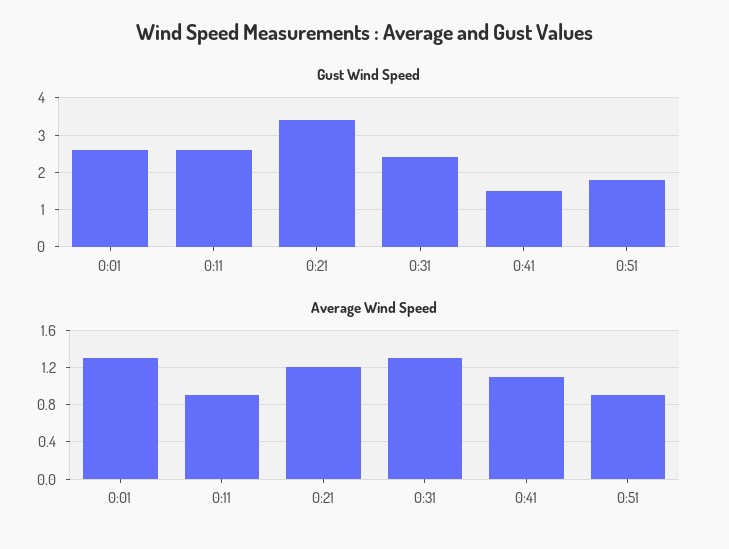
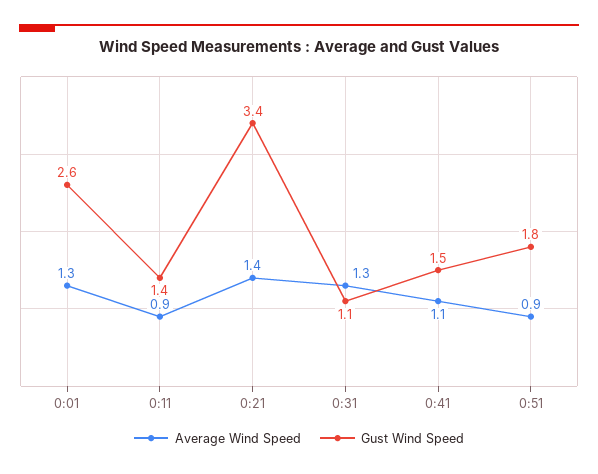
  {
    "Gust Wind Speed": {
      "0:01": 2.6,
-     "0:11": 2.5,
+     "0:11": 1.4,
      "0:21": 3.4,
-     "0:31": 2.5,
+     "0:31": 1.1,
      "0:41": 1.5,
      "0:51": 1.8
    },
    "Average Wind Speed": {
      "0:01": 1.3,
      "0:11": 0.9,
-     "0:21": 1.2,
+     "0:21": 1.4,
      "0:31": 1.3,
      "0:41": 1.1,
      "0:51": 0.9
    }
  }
* * *
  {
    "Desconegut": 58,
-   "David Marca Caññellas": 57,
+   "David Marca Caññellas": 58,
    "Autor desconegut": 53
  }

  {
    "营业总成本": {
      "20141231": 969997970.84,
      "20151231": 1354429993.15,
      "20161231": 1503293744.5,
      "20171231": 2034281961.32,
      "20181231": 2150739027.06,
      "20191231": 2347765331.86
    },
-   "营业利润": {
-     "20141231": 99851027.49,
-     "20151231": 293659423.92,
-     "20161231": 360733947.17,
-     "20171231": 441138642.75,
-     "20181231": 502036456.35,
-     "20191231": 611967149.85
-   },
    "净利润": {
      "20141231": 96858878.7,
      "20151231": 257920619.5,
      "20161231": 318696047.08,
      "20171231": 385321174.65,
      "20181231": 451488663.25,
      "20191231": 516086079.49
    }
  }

[PROBLEM REQUIREMENTS] Determine how many lines above contain the word "Marca", then give the number by itself.

[ANSWER TO THE PROBLEM] 2